Als Schwarzer Gardis kann ich in War aber wie folgt spielen:

Ich renne durch ein Gebiet mit möglichst vielen Nahkämpfern. Diese ziehe ich zusammen und lass sie auf mich einschlagen. Dadurch bekommen ich Hass, meine Klasseneigenschaft, mit dem ich dann Spezialangriffe ausführen kann. Unter anderem ein Flächen angriff der alle Feinde vor mir trifft (30Ft Reichweite). Soweit so gut, doch nun kommt das fragwürdige, ich kann als Tank gut 10-15 oder noch mehr Feinde aushalten und auch umbringen. Ja dadurch das ich alle mit dem gleichen Schaden treffe bin ich sogar effektiver, je mehr Feinde ich aufeinmal an mich binde. Oder umgedreht, wenn mich nur ein Feins schlägt bekomme ich nur sehr wenig Hass und brauche sogar länger wie wenn ich bei 10 Feinden unter Dauerhass stehe. Da keiner der Mobs irgendeine besondere Taktik benötigt macht das diese Art zu Leveln zur einzig Effektiven (PvE Variante). Dabei muss ich aber nur einen einzigen Knopf drücken (ok noch einen um den Str. Buff zu bekommen). 

Auch mit Fernkämpfern verhält es sich ähnlich, ich renne durch alle durch, gehe um einen Baum, ziehe sie zusammen und dann bleiben sie bei mir bis sie tot sind oder weg rennen. Was uns zu dem Punkt bringt das wegrennen in dem Spiel irgendwie total sinnbefreit ist. Der Mob rennt weg und wenn er nicht wegen irgendeinem Fehler despawnt und wieder Leben bekommt, kommt er einfach zurück und lässt sich töten. Ich muss nur da stehen und warten. In WoW hätte ich Angst haben müssen das er beim wegrennen noch Hilfe holt und ich dann vielleicht ein paar mehr Gegner am Hals habe, aber nicht hier. Auch kann ich in 90% der Fälle einfach einen Mob aus der Gegnergruppe schießen ohne das es die 5 anderen interessieren würde. In Instanzen funktioniert es aber plötzlich das die Feinde zusammen kommen.

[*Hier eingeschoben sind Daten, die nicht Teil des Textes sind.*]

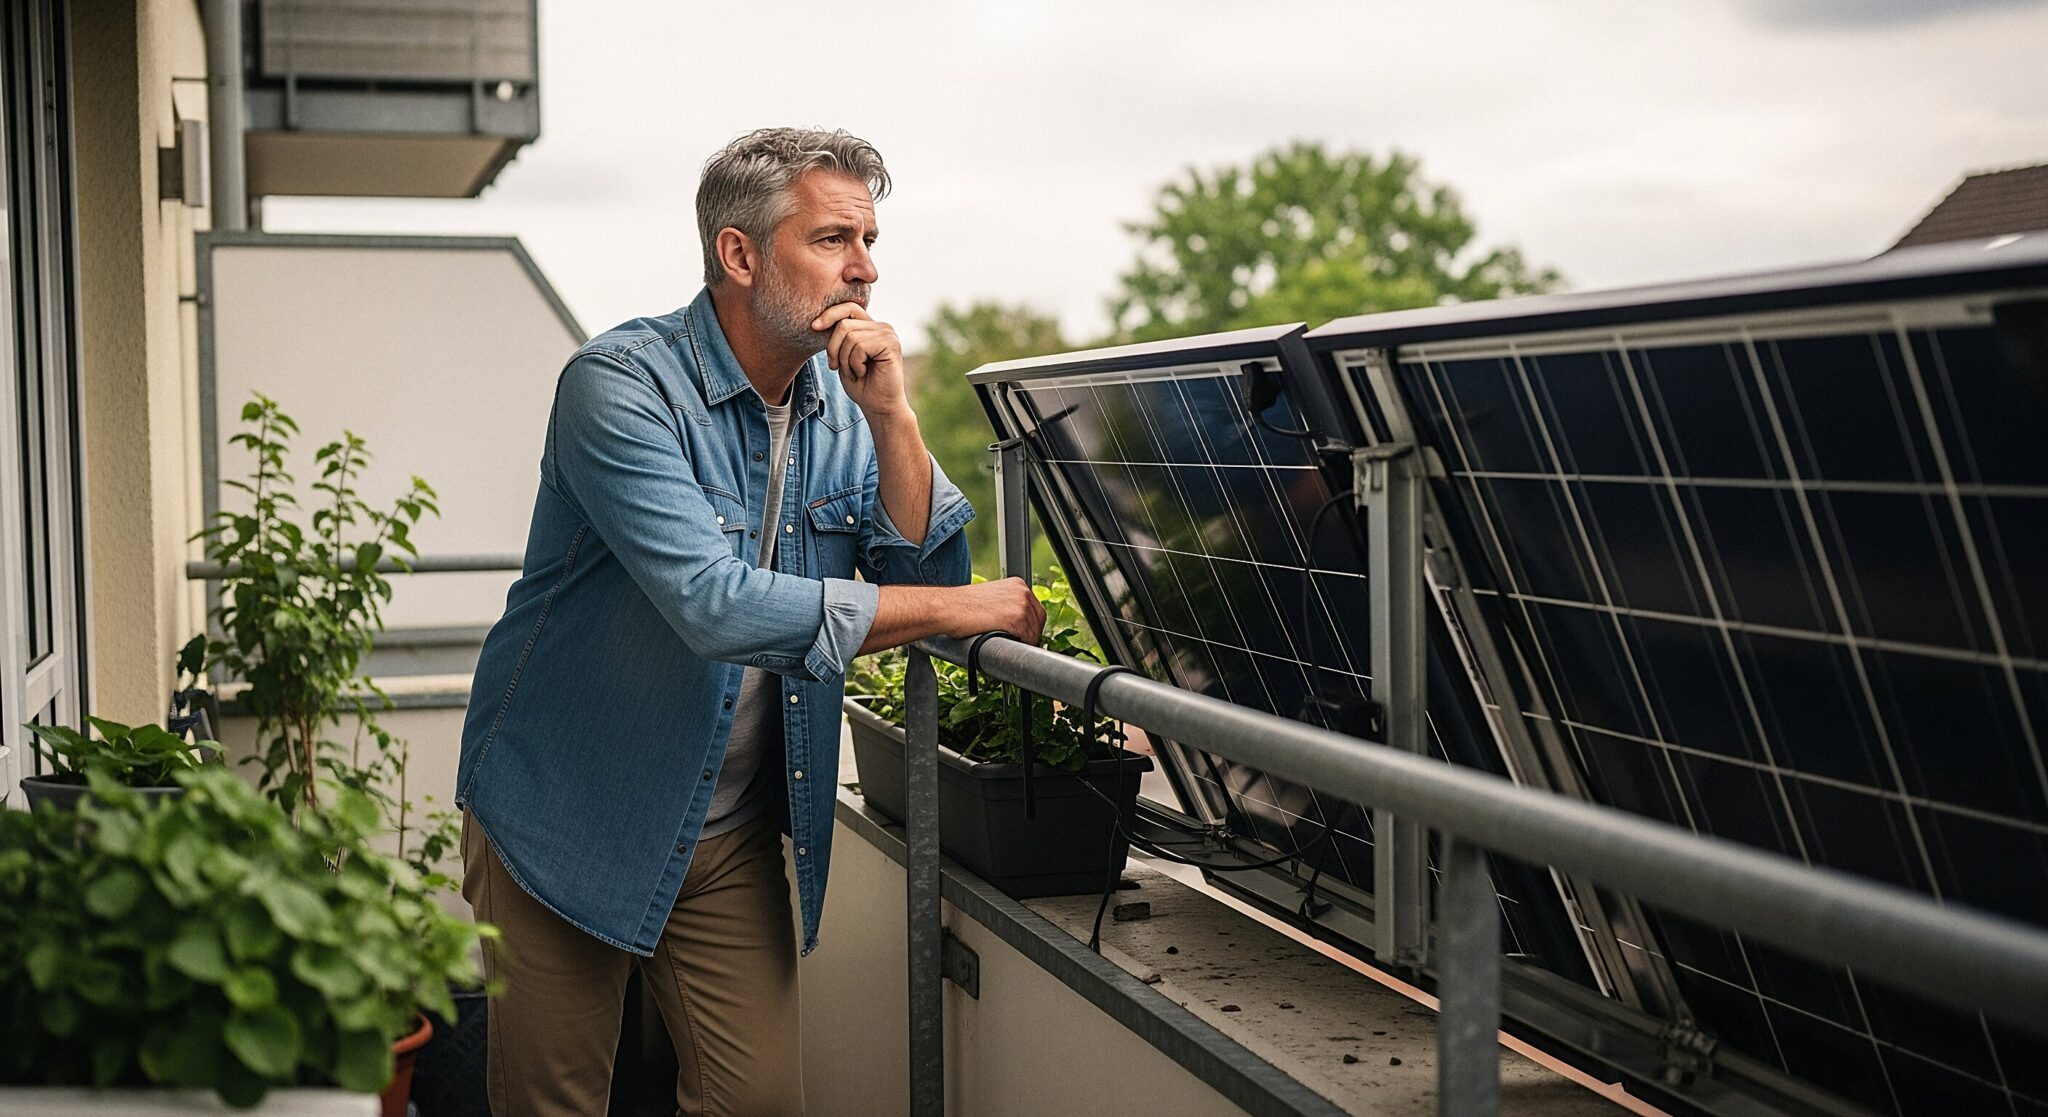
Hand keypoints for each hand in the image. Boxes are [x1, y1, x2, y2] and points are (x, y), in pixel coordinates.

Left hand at [812, 302, 907, 421]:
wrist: (879, 408)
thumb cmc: (861, 385)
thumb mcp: (843, 357)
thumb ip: (839, 338)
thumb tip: (819, 321)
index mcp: (871, 327)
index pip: (848, 307)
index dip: (829, 314)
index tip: (814, 327)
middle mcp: (882, 327)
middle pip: (844, 324)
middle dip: (834, 348)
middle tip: (837, 367)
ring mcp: (888, 334)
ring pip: (850, 336)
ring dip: (845, 360)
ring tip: (855, 372)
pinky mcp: (891, 345)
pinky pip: (859, 347)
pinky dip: (855, 364)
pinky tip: (863, 373)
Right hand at [949, 578, 1046, 644]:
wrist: (946, 607)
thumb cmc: (961, 606)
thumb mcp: (990, 599)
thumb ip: (1006, 606)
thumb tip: (1015, 624)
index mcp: (1017, 585)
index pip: (1035, 609)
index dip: (1030, 625)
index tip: (1021, 634)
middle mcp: (1022, 591)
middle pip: (1039, 621)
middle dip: (1030, 634)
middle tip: (1016, 642)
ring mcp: (1021, 604)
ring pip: (1035, 632)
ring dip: (1024, 641)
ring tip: (1007, 644)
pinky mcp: (1016, 619)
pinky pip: (1029, 639)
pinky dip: (1021, 646)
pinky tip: (1007, 644)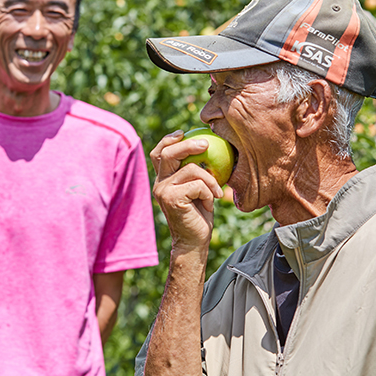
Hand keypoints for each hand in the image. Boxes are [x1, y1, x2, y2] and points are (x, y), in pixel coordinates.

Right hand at [150, 130, 223, 251]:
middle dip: (188, 145)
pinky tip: (210, 204)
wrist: (194, 242)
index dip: (169, 140)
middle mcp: (159, 183)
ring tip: (216, 192)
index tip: (183, 133)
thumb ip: (195, 172)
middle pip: (169, 153)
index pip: (159, 153)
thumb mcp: (197, 189)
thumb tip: (207, 148)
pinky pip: (198, 185)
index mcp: (163, 179)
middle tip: (206, 144)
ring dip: (210, 180)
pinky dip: (209, 192)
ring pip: (191, 169)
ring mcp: (163, 191)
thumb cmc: (199, 215)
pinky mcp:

Mir geht es jetzt nicht darum das ich das PvE von WoW 1zu1 in War haben möchte, ganz im Gegenteil, aber mir würde das Feeling das man in WoW beim Questen hatte besser gefallen. Da es mehr abwechslung bringt und man nicht von Level 1-40 das selbe PvE hat, denn irgendwie bekämpft man immer die selben standard Mobs. Eventuell würde es schon Abhilfe schaffen wenn man hin und wieder einen stärkeren Feind wie einen Riesen oder einen Oger einbaut den man zwar auch alleine platt bekommt aber halt nicht so einfach.


----------



## Teal (5. Juli 2009)

Die Immunity-Timer sind bei der Destro atm bugged, wenn ich nicht irre. Somit...


----------